Dataset records:
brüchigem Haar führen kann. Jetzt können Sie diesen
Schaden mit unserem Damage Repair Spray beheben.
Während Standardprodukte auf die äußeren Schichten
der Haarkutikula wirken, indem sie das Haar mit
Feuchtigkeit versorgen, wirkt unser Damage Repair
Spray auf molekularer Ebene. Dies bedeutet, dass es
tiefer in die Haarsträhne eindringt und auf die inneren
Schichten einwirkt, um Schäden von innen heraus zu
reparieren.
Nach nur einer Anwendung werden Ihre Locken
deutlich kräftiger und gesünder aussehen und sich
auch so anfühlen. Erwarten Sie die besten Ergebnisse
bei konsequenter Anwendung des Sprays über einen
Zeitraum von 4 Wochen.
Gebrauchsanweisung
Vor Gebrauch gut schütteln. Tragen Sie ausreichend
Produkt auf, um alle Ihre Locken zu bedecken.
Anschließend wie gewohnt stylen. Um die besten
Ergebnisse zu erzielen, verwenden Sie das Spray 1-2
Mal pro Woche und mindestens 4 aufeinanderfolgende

#### Your goal
Rewrite the lines above as a Markdown table with the columns Row and Line, giving each line a row number and leaving out any blank lines.

#### Final answer
| Row | Line |
|---|---|
| 1 | brüchigem Haar führen kann. Jetzt können Sie diesen |
| 2 | Schaden mit unserem Damage Repair Spray beheben. |
| 3 | Während Standardprodukte auf die äußeren Schichten |
| 4 | der Haarkutikula wirken, indem sie das Haar mit |
| 5 | Feuchtigkeit versorgen, wirkt unser Damage Repair |
| 6 | Spray auf molekularer Ebene. Dies bedeutet, dass es |
| 7 | tiefer in die Haarsträhne eindringt und auf die inneren |
| 8 | Schichten einwirkt, um Schäden von innen heraus zu |
| 9 | reparieren. |
| 10 | Nach nur einer Anwendung werden Ihre Locken |
| 11 | deutlich kräftiger und gesünder aussehen und sich |
| 12 | auch so anfühlen. Erwarten Sie die besten Ergebnisse |
| 13 | bei konsequenter Anwendung des Sprays über einen |
| 14 | Zeitraum von 4 Wochen. |
| 15 | Gebrauchsanweisung |
| 16 | Vor Gebrauch gut schütteln. Tragen Sie ausreichend |
| 17 | Produkt auf, um alle Ihre Locken zu bedecken. |
| 18 | Anschließend wie gewohnt stylen. Um die besten |
| 19 | Ergebnisse zu erzielen, verwenden Sie das Spray 1-2 |
| 20 | Mal pro Woche und mindestens 4 aufeinanderfolgende |